La “nueva libertad” que prometieron viene cargada de violencia, precarización y saqueo. Y mientras en las calles crece el hambre, en los salones del poder se aplaude la represión, se vitorea la desregulación y se planea, con precisión quirúrgica, la destrucción de todo símbolo que hable de justicia social, equidad o soberanía nacional.

La toma del Instituto Juan Domingo Perón no es sólo un ataque a una corriente política. Es una declaración de guerra contra la historia argentina. Y como toda guerra cultural, no se libra sólo con tanques, sino con decretos, con editoriales, con gestos de desprecio hacia lo colectivo. Pero también, como toda guerra cultural, puede ser enfrentada con la fuerza imbatible de la memoria, la organización y la resistencia popular.

Los trabajadores que hoy defienden ese espacio son los custodios de una llama que no se apaga. Porque podrán robarse bustos, quemar archivos, cerrar salas de cine, pero no podrán jamás borrar del alma del pueblo ese amor profundo que aún late por Evita, por Perón, por cada derecho conquistado y por cada batalla librada en defensa de la dignidad.

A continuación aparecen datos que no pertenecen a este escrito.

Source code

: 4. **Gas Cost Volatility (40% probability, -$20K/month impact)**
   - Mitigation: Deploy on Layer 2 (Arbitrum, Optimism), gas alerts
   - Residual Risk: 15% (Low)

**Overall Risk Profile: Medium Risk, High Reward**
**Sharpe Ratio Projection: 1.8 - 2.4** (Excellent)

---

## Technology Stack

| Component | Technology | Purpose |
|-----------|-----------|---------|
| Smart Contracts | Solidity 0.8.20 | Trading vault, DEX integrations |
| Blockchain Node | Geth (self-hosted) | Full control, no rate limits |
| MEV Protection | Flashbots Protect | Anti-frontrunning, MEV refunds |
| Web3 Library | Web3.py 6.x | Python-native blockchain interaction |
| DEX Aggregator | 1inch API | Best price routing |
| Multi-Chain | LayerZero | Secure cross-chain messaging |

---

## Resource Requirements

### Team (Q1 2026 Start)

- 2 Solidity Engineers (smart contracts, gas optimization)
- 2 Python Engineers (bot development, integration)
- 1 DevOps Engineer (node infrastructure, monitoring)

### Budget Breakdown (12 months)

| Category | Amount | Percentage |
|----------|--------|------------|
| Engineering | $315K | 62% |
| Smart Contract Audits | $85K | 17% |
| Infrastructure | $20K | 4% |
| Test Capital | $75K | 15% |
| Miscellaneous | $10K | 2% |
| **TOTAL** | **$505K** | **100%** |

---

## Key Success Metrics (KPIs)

No se trata sólo de resistir. Se trata de no olvidar. De no permitir que nos roben el relato, que nos dicten qué recordar y qué enterrar. Se trata, sobre todo, de hacer tronar otra vez esa música maravillosa que es la palabra del pueblo argentino: un grito colectivo que no se rinde, ni siquiera frente a la brutalidad disfrazada de “libertad”.